Thanks @rupertclayton
Yes, I knew that way to search comments. But as you say it’s not very good idea to use that into an automated process.

That’s the reason I am requesting an API option for doing it. Plus I could combine such option with other API filtering methods, which could be very convenient.

Thanks for your suggestions @pisum . This one could be very useful, :

?updated_since=[last time you ran your report]

For the others, you are presuming things that are not true: no common taxa, no common place. Not even shared taxonomic expertise (are you presuming they are taxonomists? I didn’t say that).

As I said we are just looking for words in comments about any taxa (in certain languages -that’s their expertise-, but once we got the comments it’s very easy to filter those languages of our interest).
It’s just a matter of taking profit of iNaturalist collateral data (comments) for something which is pretty unrelatd to iNaturalist common use cases.

But as I said, such a feature could be very useful for other common use cases, like searching for users’ mentions as I exposed in the above example (which applies as well to my use case, but also to many other possible scenarios).

i don’t think this actually would be a common use case. it’s already possible to get your own mentions from the existing notifications functionality. searching for mentions of other people is probably not something most people would do, and there may actually be reason to prevent that kind of functionality for privacy reasons.

you could search for certain words in observation tags and descriptions using ?q=.

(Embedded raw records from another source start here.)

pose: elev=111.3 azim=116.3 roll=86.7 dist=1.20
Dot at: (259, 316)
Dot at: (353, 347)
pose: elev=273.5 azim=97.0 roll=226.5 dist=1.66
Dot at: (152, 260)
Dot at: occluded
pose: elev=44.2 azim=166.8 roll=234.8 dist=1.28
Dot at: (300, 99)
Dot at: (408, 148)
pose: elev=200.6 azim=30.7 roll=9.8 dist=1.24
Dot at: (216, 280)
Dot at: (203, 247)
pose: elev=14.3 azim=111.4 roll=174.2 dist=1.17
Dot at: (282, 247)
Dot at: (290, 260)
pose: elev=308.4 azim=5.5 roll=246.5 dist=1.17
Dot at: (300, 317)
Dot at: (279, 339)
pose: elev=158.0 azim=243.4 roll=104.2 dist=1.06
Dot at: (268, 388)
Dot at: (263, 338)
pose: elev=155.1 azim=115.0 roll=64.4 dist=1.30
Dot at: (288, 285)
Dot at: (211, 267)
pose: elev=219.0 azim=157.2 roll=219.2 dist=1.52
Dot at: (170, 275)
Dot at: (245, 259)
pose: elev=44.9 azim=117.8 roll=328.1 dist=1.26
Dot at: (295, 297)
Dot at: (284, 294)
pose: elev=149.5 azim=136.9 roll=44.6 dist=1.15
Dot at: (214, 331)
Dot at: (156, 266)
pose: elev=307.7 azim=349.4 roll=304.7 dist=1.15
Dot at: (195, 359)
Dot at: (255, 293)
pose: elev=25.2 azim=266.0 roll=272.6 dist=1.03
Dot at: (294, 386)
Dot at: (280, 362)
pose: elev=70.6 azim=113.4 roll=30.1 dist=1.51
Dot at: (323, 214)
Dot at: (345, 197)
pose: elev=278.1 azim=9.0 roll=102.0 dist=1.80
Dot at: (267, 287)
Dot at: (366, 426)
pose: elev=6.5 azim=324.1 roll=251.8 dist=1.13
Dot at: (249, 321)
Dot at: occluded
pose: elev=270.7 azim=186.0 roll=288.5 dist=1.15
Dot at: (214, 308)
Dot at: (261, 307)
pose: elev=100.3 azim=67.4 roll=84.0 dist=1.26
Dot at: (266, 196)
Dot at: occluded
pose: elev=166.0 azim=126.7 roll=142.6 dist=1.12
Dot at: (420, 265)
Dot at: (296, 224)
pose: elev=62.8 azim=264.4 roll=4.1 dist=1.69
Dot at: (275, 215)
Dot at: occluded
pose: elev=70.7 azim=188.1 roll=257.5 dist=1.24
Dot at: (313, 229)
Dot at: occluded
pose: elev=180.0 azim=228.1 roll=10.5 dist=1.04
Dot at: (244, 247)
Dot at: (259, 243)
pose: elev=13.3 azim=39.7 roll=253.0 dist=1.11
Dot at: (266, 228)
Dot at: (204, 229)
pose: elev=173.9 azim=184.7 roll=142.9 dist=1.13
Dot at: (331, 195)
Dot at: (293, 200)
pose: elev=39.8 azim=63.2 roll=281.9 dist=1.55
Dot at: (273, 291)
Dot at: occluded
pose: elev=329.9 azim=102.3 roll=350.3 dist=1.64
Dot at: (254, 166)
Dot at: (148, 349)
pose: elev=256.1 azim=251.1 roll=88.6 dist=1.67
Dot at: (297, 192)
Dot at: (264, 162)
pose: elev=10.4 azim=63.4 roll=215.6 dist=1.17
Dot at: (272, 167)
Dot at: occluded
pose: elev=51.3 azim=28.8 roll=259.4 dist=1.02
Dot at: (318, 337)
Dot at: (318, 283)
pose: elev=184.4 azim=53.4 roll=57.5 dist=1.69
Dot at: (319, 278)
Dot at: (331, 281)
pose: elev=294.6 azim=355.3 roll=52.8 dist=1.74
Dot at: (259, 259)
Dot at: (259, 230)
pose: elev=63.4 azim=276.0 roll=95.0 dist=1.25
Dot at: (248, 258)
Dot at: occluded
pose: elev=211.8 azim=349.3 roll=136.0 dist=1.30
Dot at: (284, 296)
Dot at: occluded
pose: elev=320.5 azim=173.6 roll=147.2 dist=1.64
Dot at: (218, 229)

I don’t understand what you mean.

What’s private in a public comment in a community tool like iNaturalist?
If comments were supposed to be private, then they would be private.

As for it being a common use case, of course it is not.
We are talking about using the API, which is uncommon by itself.

But in project scenarios where you want to compile observations using the API, doing the hard work of submitting them to your own team of experts might be not uncommon.

There may be many museum staff willing to collaborate in citizen science projects. But I bet the vast majority of them are not going to do it if that implies having to log into whatever, learning a new website interface, installing stuff into their mobile phones, and things like that.

On the other hand, if I email them a weekly worksheet report of already filtered and tabulated observations, they would certainly give me feedback introducing their identifications and mailing them back to me.

In that scenario, my daily work of tagging experts in observations’ comments would be a very productive way to keep things ready to be filtered and tabulated during the weekend.

in your museum staff scenario, you could establish an organizational account for the museum, and then use the existing notifications functionality via v1/observations/updates to get mentions of the museum account in identifications and comments. you can distribute that list of results to whomever you choose.

in your example, since many people don’t want to adopt new platforms anyway, you’ll need an organizational account to potentially respond to other users’ comments / identifications anyway.

Or we can use the API and let users keep their own opinions, which may be different between members of the same institution (i.e. one can be submitting family level identifications, others may be reviewing a particular genus … and so on).

A single API-based application can perfectly be used to submit identifications from different accounts, as far as the user trusts the application (i.e., a Python script which processes a spreadsheet previously filled in by the user).

This way, different members of the same institution can submit lots of identifications to iNaturlist without loosing their time logging web/mobile interfaces, searching for observations, comments, mentions or whatever… if there is somebody else (human or robot) collecting them into a spreadsheet.

That’s the point.
IMHO, one of the many advantages of APIs is to permit advanced/personalized usages.